Он так ничего и не сказал, распрощался и уехал.

* * *

В воскресенье в монастырь направилась вся Алексеевка. Да что Алексеевка — из многих деревень, что на правой стороне Мокши, туда двинулись. Когда Ушаков с Федором вышли на дорогу, на ней были уже целые толпы. Аксельские ехали на телегах с семьями. Кто-то из монахов пустил слух, что на службе будет сам архиерей, вот и спешил народ.

По случаю праздника все вырядились во все самое лучшее. Мордовки, а их в общем потоке было даже больше, чем русских женщин, казалось, нацепили на себя все свои украшения. Когда одна партия обгоняла Ушакова, он даже слышал серебряный звон украшений. Некоторые девушки имели на себе по нескольку ниток монист, сделанных из блестящих монеток.

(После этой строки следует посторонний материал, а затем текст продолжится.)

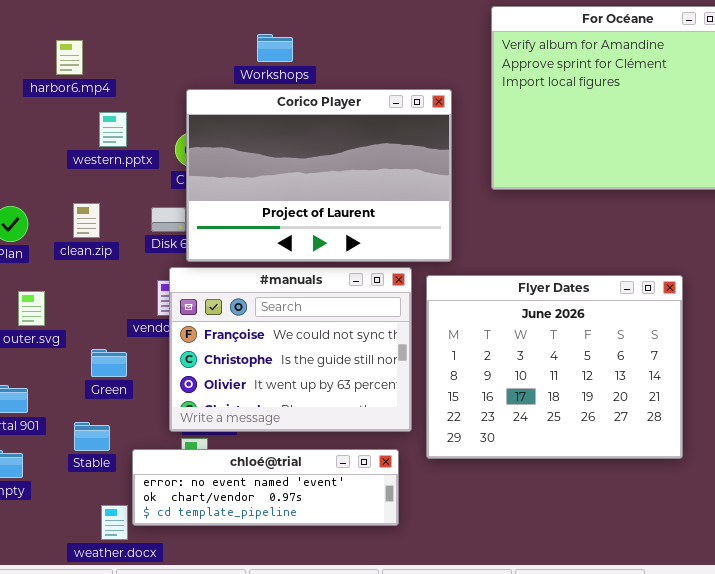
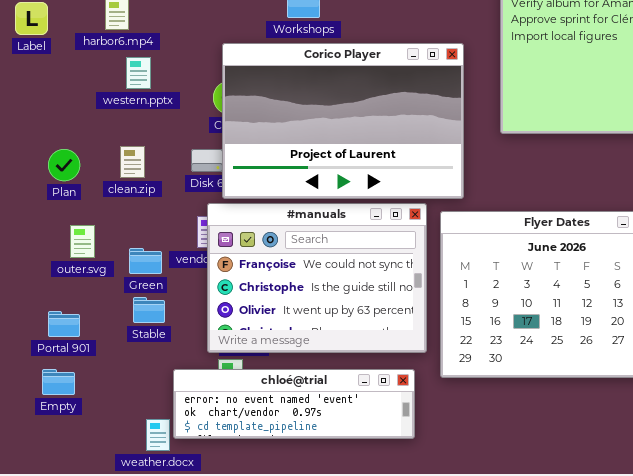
western.pptx: [99,112,127,147] -> [126,57,151,89], moved
Green: [91,349,127,377] -> [129,248,162,274], moved
Stable: [74,422,110,451] -> [133,297,165,323], moved

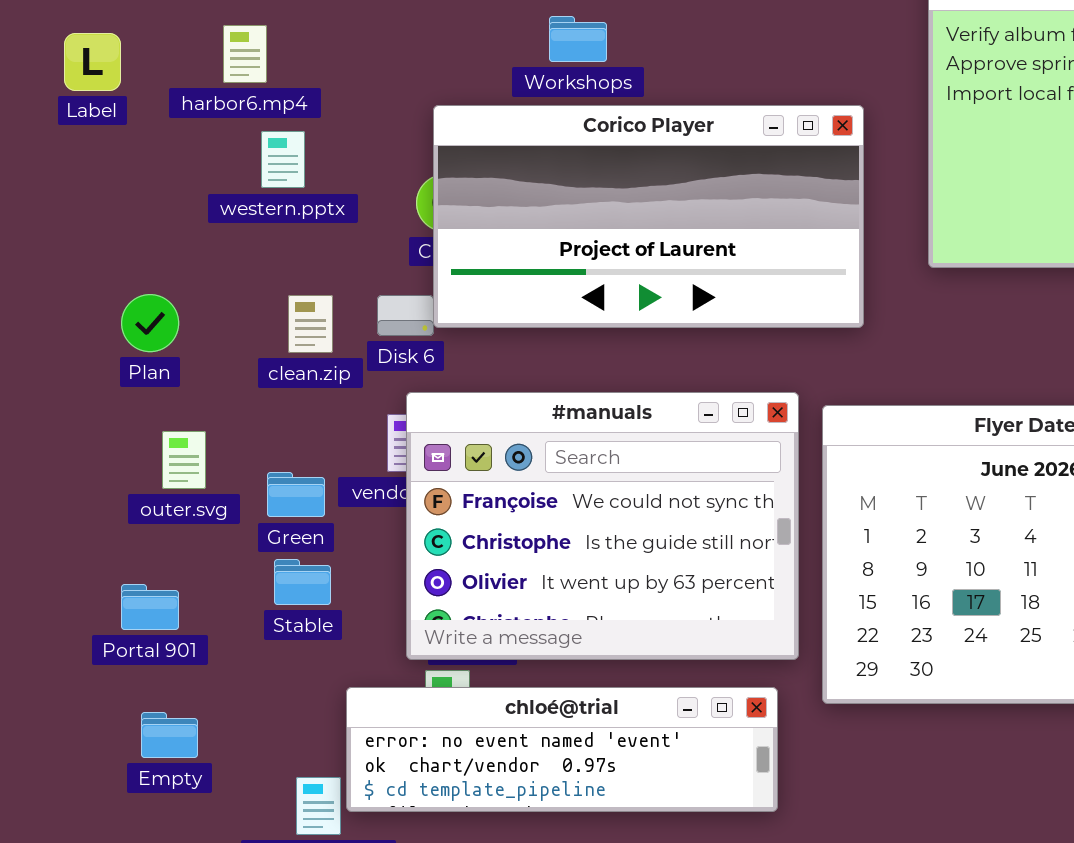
Corico Player: [222,43,464,199] -> [433,105,864,328], resized
clean.zip: [120,146,145,178] -> [288,295,333,353], moved
Empty: [42,369,75,395] -> [141,712,198,758], moved

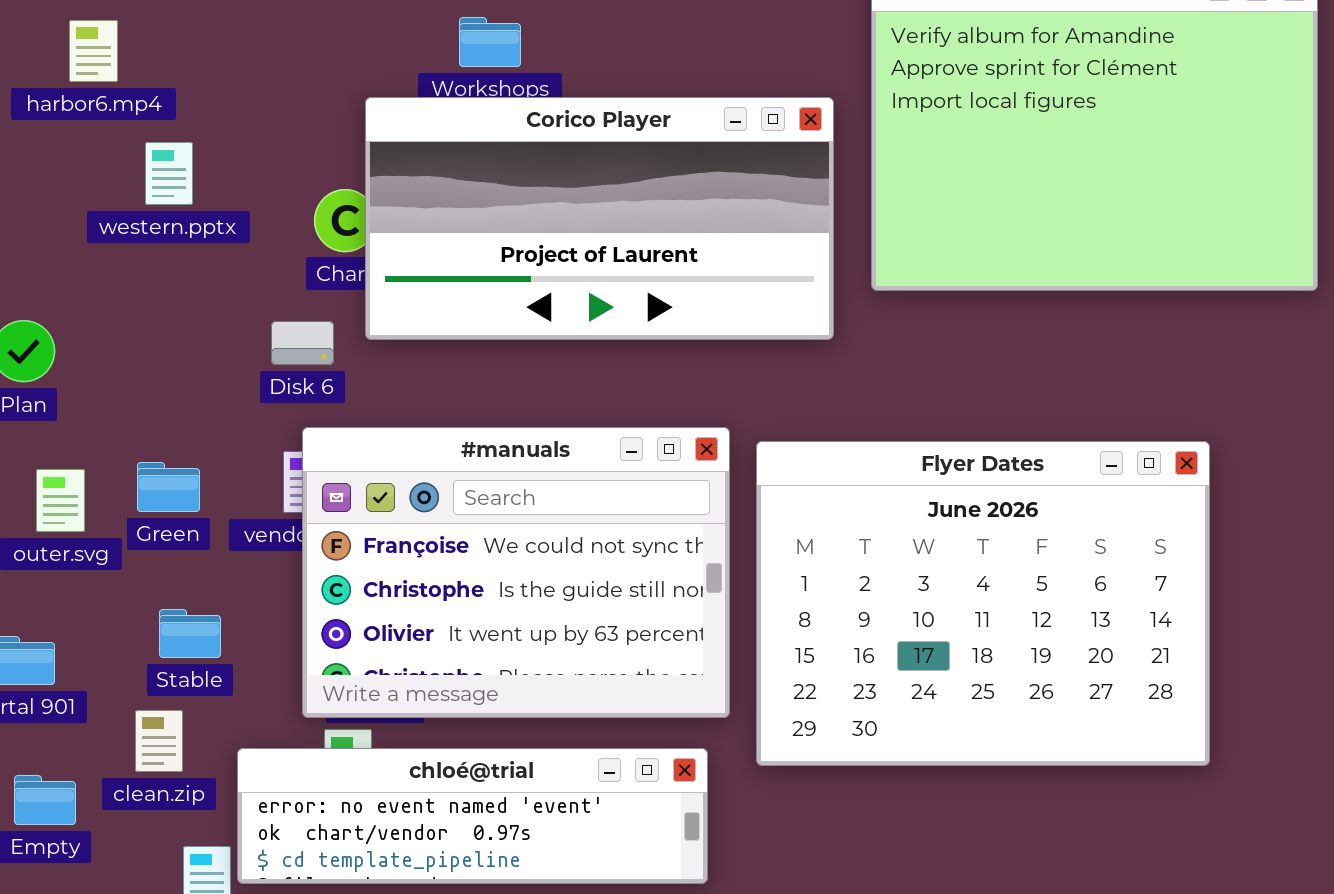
harbor6.mp4: [223,25,267,83] -> [69,20,118,82], moved
Corico Player: [433,105,864,328] -> [365,97,834,340], moved
clean.zip: [288,295,333,353] -> [135,710,183,772], moved
Green: [267,472,325,517] -> [137,462,200,512], moved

Наборы монеток висели также на ушах, поясах, украшали подолы длинных рубах. Яркие одежды, сочетавшие белый, красный и черный цвета, придавали всему шествию особую нарядность.

День выдался теплый и солнечный, хотя лето уже осталось позади, наступил сентябрь. По такой погоде зипуны не понадобились. Лес стоял зеленый, лишь местами тронутый робкой желтизной.

Идти было весело. Радовал призывный звон колоколов. Не смолкал оживленный говор. Богомольцы уже знали, что их ждало в монастыре. Монахи постарались заранее оповестить окрестные деревни: с амвона будет оглашен царский манифест, а какой — они пока сами не знают, знают только, что с окончанием войны связанный… Предполагали, однако, что в том манифесте великие милости государя императора содержатся, милости народу своему.

По дороге мужики, к которым присоединились Ушаков с Федором, толковали о войне, которая благодаря Богу кончилась полным покорением этого дьявольского создания — Наполеона. Приходилось удивляться, откуда они обо всем только знали! Даже знали, как Париж "на шпагу" брали, все знали.

— Из наших краев в том сражении тоже участники были, — рассказывал безбородый крестьянин с рыжими волосами, такими взбитыми и курчавыми, что картуз на голове не держался и мужик вынужден был всю дорогу нести его в руке. — Один инвалид, что оттуда вернулся, сам видел и доподлинно обо всем поведал. Пушки палили так, что земля дрожала, деревья валились. Крепко держались французы, никак не хотели уступать города своего. Наш главный генерал Барклай видит такое дело и говорит солдатам…

— А я слышал, — подал кто-то голос, — после Кутузова главным другой стал, граф какой-то.

— Граф раньше был, до Парижа. А тут Барклай командовал.

— Ладно спорить. Дальше-то что было? — вмешался Федор, который, по всему, тоже заинтересовался рассказом.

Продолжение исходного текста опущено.